S. constellatus is a gram-positive round-shaped coccus that belongs to the Streptococcus anginosus group (formerly known as S. milleri group), along with S. anginosus and S. intermedius.¹¹ It is part of the normal urogenital, oral and gastrointestinal flora, but in certain conditions, that is, malnourished, immunosuppressed patients, diabetes or malignancy, it may cause pyogenic infections as an opportunistic pathogen.² Although the most striking feature of the Streptococcus anginosus group (SAG) is the abscess formation, not all the members (S. constellatus, S. intermedius and S. anginosus) have the same frequency in forming abscesses, and S. constellatus is the most likely pathogen to cause such infections.²

S. intermedius and S. constellatus are more associated with abscesses, but S. constellatus also causes a wider range of infections, including odontogenic disease, abdominal abscesses and respiratory tract infections.² S. anginosus is the most frequent isolated species in bacteraemia (82%), while S. constellatus is detected infrequently in the blood (11%), and S. intermedius only 6%.¹¹

However, IE caused by members of the SAG group is rare.^3–5 Although S. intermedius and S. constellatus are more associated with abscesses, those caused by S. constellatus are more superficial.² SAG streptococci are the most common pathogens associated with bacterial brain abscesses,¹² but S. intermedius has been strongly associated with them.^{2 13}

A high frequency of underlying conditions seems to characterise S. anginosus group infections. Between 56% and 77% of the patients in several studies had at least one comorbidity or a risk factor,^{11 14 15} and patients presenting with bacteraemia may have an underlying comorbidity, including hepatic and biliary disease, neoplasia and diabetes. It can also result from a disruption of the mucosal digestive barrier acting as a portal of entry.^{14 15}

Our hypothesis was that the source of the infection was the underlying disease, that is, the colorectal tumour, as it ruptured the mucosal barrier. The haematogenous spread allowed the cocci to settle in the heart valve and develop a vegetation on it. Bacterial fragmentation of the vegetation was the most likely source of the cerebellar abscesses. The paucisymptomatic presentation might be justified by the subacute onset of the abscess. We considered such a scenario is theoretically plausible.
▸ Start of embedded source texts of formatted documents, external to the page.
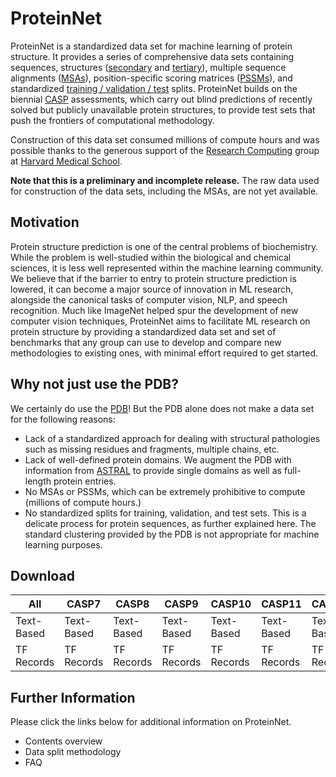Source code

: # ProteinNet
ProteinNet is a standardized data set for machine learning of protein structure. It provides a series of comprehensive data sets containing sequences, structures ([secondary](https://en.wikipedia.org/wiki/Protein_secondary_structure) and [tertiary](https://en.wikipedia.org/wiki/Protein_tertiary_structure)), multiple sequence alignments ([MSAs](https://en.wikipedia.org/wiki/Multiple_sequence_alignment)), position-specific scoring matrices ([PSSMs](https://en.wikipedia.org/wiki/Position_weight_matrix)), and standardized [training / validation / test](https://en.wikipedia.org/wiki/Training,_test,_and_validation_sets) splits. ProteinNet builds on the biennial [CASP](http://predictioncenter.org/) assessments, which carry out blind predictions of recently solved but publicly unavailable protein structures, to provide test sets that push the frontiers of computational methodology. 

Construction of this data set consumed millions of compute hours and was possible thanks to the generous support of the [Research Computing](https://rc.hms.harvard.edu) group at [Harvard Medical School](https://hms.harvard.edu).

**Note that this is a preliminary and incomplete release.** The raw data used for construction of the data sets, including the MSAs, are not yet available.

## Motivation
Protein structure prediction is one of the central problems of biochemistry. While the problem is well-studied within the biological and chemical sciences, it is less well represented within the machine learning community. We believe that if the barrier to entry to protein structure prediction is lowered, it can become a major source of innovation in ML research, alongside the canonical tasks of computer vision, NLP, and speech recognition. Much like ImageNet helped spur the development of new computer vision techniques, ProteinNet aims to facilitate ML research on protein structure by providing a standardized data set and set of benchmarks that any group can use to develop and compare new methodologies to existing ones, with minimal effort required to get started.

## Why not just use the PDB?
We certainly do use the [PDB](https://www.rcsb.org/)! But the PDB alone does not make a data set for the following reasons:
* Lack of a standardized approach for dealing with structural pathologies such as missing residues and fragments, multiple chains, etc.
* Lack of well-defined protein domains. We augment the PDB with information from [ASTRAL](http://scop.berkeley.edu/) to provide single domains as well as full-length protein entries.
* No MSAs or PSSMs, which can be extremely prohibitive to compute (millions of compute hours.)
* No standardized splits for training, validation, and test sets. This is a delicate process for protein sequences, as further explained here. The standard clustering provided by the PDB is not appropriate for machine learning purposes.

## Download

| All | CASP7 | CASP8 | CASP9 | CASP10 | CASP11 | CASP12 |
| --- | --- | --- | --- | --- | --- | --- |
| Text-Based | Text-Based | Text-Based | Text-Based | Text-Based | Text-Based | Text-Based |
| TF Records | TF Records | TF Records | TF Records | TF Records | TF Records | TF Records |

## Further Information

Please click the links below for additional information on ProteinNet.

* Contents overview
* Data split methodology
* FAQ
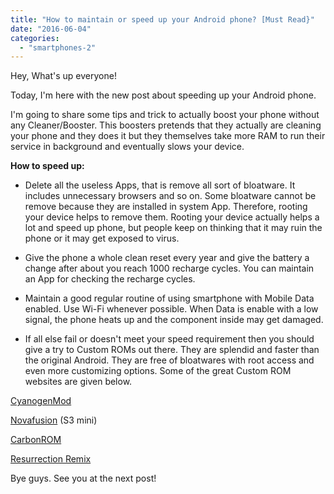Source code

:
 ```yaml
---
title: "How to maintain or speed up your Android phone? [Must Read}"
date: "2016-06-04"
categories: 
  - "smartphones-2"
---
```


Hey, What's up everyone!  
  
Today, I'm here with the new post about speeding up your Android phone.  
  
I'm going to share some tips and trick to actually boost your phone without any Cleaner/Booster. This boosters pretends that they actually are cleaning your phone and they does it but they themselves take more RAM to run their service in background and eventually slows your device.  
  
**How to speed up:**  
  

- Delete all the useless Apps, that is remove all sort of bloatware. It includes unnecessary browsers and so on. Some bloatware cannot be remove because they are installed in system App. Therefore, rooting your device helps to remove them. Rooting your device actually helps a lot and speed up phone, but people keep on thinking that it may ruin the phone or it may get exposed to virus.

  

- Give the phone a whole clean reset every year and give the battery a change after about you reach 1000 recharge cycles. You can maintain an App for checking the recharge cycles.

  

- Maintain a good regular routine of using smartphone with Mobile Data enabled. Use Wi-Fi whenever possible. When Data is enable with a low signal, the phone heats up and the component inside may get damaged.

  

- If all else fail or doesn't meet your speed requirement then you should give a try to Custom ROMs out there. They are splendid and faster than the original Android. They are free of bloatwares with root access and even more customizing options. Some of the great Custom ROM websites are given below.

[CyanogenMod](http://www.cyanogenmod.org/)

  

[Novafusion](http://novafusion.pl/) (S3 mini)

  

[CarbonROM](http://carbonrom.org/)

  

[Resurrection Remix](http://www.resurrectionremix.com/)

  

  

Bye guys. See you at the next post!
Nevertheless, a brain abscess caused by S. constellatus is very rare.^{16 17} Regarding the cerebral emboli, infective endocarditis was considered since this condition has been found to be associated with a significant proportion of patients with S. anginosus bacteraemia,¹⁵ although it is more common in viridans streptococci bacteraemia.¹⁸ A study of infective endocarditis caused by S. milleri group organisms found that 25% of the cases had extracardiac suppurative foci of infection.¹⁹

Learning points.

• Cerebellar abscesses are much rarer than abscesses in other locations of the central nervous system.
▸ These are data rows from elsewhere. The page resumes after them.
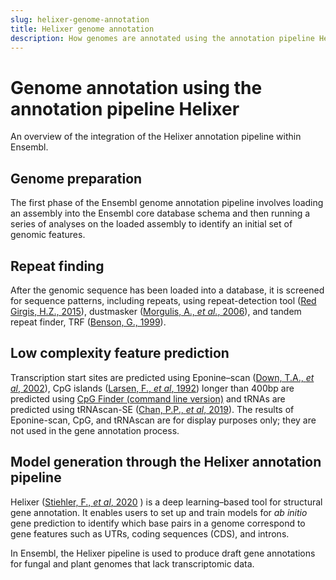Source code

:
 ```yaml
---
slug: helixer-genome-annotation
title: Helixer genome annotation
description: How genomes are annotated using the annotation pipeline Helixer by Ensembl.
---
```

# Genome annotation using the annotation pipeline Helixer
An overview of the integration of the Helixer annotation pipeline within Ensembl.

## Genome preparation
The first phase of the Ensembl genome annotation pipeline involves loading an assembly into the Ensembl core database schema and then running a series of analyses on the loaded assembly to identify an initial set of genomic features.

## Repeat finding
After the genomic sequence has been loaded into a database, it is screened for sequence patterns, including repeats, using repeat-detection tool ([Red Girgis, H.Z., 2015](https://bmcbioinformatics.biomedcentral.com/articles/10.1186/s12859-015-0654-5)), dustmasker ([Morgulis, A., *et al.*, 2006](https://www.liebertpub.com/doi/10.1089/cmb.2006.13.1028)), and tandem repeat finder, TRF ([Benson, G., 1999](https://academic.oup.com/nar/article/27/2/573/1061099?login=true)).

## Low complexity feature prediction
Transcription start sites are predicted using Eponine–scan ([Down, T.A., *et al*, 2002](https://genome.cshlp.org/content/12/3/458)), CpG islands ([Larsen, F., *et al*, 1992](https://www.sciencedirect.com/science/article/abs/pii/088875439290024M?via%3Dihub)) longer than 400bp are predicted using [CpG Finder (command line version)](https://genome-source.gi.ucsc.edu/gitlist/kent.git/tree/master/src/utils/cpgIslandExt/) and tRNAs are predicted using tRNAscan-SE ([Chan, P.P., *et al*, 2019](https://link.springer.com/protocol/10.1007/978-1-4939-9173-0_1)). The results of Eponine-scan, CpG, and tRNAscan are for display purposes only; they are not used in the gene annotation process.

## Model generation through the Helixer annotation pipeline
Helixer ([Stiehler, F., *et al*, 2020](https://academic.oup.com/bioinformatics/article/36/22-23/5291/6039118) ) is a deep learning–based tool for structural gene annotation. It enables users to set up and train models for *ab initio* gene prediction to identify which base pairs in a genome correspond to gene features such as UTRs, coding sequences (CDS), and introns.

In Ensembl, the Helixer pipeline is used to produce draft gene annotations for fungal and plant genomes that lack transcriptomic data.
• S. constellatus and the other members of the Streptococcus anginosus group (SAG) are associated with different clinical syndromes, but the source of the infection must be identified.
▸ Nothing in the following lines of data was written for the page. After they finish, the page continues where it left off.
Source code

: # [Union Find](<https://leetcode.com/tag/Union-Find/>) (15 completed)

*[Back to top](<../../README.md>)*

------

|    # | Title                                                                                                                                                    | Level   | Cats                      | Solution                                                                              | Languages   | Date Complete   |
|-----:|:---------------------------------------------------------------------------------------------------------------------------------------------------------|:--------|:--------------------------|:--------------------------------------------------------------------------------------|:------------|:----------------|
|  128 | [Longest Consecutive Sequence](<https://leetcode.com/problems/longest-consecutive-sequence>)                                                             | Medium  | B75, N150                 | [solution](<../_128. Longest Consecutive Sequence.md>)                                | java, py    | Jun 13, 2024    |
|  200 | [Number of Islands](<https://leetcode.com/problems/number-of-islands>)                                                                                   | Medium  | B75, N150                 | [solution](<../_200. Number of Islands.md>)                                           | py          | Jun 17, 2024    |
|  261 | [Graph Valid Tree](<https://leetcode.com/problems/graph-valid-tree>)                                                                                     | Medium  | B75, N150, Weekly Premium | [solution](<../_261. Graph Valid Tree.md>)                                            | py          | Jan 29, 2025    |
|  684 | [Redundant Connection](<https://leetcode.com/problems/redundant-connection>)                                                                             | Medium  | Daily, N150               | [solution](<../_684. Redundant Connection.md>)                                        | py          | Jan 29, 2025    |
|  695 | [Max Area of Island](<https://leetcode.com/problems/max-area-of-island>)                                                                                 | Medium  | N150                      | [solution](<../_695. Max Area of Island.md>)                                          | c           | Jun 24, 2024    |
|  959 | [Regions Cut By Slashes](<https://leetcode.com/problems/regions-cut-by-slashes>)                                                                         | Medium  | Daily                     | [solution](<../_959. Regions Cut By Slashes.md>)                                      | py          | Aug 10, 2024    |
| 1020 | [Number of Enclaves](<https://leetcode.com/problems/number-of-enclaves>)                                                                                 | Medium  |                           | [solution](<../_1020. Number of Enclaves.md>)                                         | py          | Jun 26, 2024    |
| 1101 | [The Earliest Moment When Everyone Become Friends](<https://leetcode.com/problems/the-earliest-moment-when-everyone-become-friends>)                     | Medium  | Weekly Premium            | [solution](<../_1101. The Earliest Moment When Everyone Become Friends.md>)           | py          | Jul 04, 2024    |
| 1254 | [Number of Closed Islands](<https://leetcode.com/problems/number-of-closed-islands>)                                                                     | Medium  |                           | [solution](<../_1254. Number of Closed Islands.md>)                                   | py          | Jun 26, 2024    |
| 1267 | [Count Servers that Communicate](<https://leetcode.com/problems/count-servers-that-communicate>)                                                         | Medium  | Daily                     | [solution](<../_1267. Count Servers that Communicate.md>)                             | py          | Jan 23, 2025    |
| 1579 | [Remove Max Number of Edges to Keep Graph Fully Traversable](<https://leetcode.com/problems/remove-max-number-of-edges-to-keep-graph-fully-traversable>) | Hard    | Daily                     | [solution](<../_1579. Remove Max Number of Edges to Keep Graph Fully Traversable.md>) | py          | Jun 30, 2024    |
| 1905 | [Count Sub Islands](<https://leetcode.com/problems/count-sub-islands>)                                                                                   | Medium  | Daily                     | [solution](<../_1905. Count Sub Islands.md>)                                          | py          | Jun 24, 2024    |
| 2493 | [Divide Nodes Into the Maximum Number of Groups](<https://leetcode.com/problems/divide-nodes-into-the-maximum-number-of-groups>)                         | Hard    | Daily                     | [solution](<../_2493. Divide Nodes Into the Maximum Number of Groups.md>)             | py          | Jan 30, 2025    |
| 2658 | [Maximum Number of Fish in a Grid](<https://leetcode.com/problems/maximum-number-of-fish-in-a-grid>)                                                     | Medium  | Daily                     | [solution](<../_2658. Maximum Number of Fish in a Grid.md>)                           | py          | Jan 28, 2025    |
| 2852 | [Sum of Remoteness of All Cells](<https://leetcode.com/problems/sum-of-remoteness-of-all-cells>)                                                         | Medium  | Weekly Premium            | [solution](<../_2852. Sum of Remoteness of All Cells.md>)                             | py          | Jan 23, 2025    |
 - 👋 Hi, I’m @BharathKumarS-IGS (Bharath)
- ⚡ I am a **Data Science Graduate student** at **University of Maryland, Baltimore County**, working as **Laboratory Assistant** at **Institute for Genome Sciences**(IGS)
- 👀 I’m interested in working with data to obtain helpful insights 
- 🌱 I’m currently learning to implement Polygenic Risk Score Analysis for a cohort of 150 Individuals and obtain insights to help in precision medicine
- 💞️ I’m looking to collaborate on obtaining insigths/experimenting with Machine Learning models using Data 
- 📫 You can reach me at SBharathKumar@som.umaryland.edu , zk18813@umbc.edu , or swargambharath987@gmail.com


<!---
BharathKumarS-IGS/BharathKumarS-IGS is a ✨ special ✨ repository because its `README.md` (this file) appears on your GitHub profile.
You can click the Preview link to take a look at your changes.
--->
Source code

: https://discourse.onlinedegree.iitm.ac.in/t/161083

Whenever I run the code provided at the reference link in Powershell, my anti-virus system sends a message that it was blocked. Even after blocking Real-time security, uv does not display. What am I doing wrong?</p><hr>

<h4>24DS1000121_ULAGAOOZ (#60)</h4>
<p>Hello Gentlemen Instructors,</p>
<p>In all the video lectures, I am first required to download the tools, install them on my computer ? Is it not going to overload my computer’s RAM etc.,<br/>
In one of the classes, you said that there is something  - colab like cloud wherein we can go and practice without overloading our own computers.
• Given the likelihood of forming abscesses, bacteraemia by these pathogens should lead the clinicians to identify an occult abscess.

• Infective endocarditis by SAG cocci should lead the clinicians to an appropriate workup to identify any underlying conditions, such as immunosuppression or malignancy.

• We would like to highlight the importance of an appropriate workup in the diagnosis of an uncommon intracranial infection due to a bacteraemia caused by an uncommon pathogen.